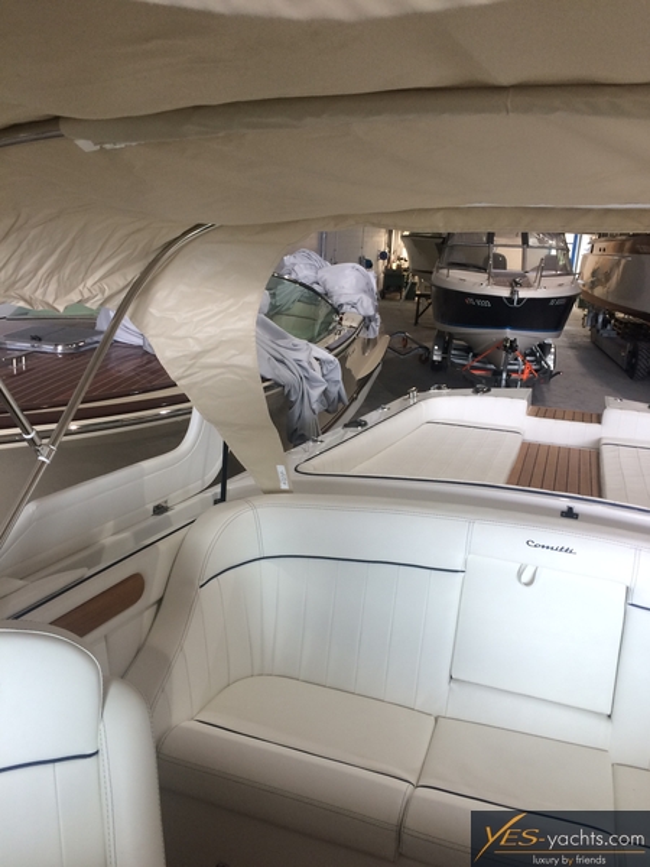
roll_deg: -5.0
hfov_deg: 48.2
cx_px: 325
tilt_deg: -15.9
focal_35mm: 29
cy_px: 434
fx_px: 726
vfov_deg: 61.7
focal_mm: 4.15
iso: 40
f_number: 2.2
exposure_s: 1/33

* _PROMPT_
I'd like every record above written out again exactly, without the pictures.

* _WRITTEN SOLUTION_
roll_deg: -5.0
hfov_deg: 48.2
cx_px: 325
tilt_deg: -15.9
focal_35mm: 29
cy_px: 434
fx_px: 726
vfov_deg: 61.7
focal_mm: 4.15
iso: 40
f_number: 2.2
exposure_s: 1/33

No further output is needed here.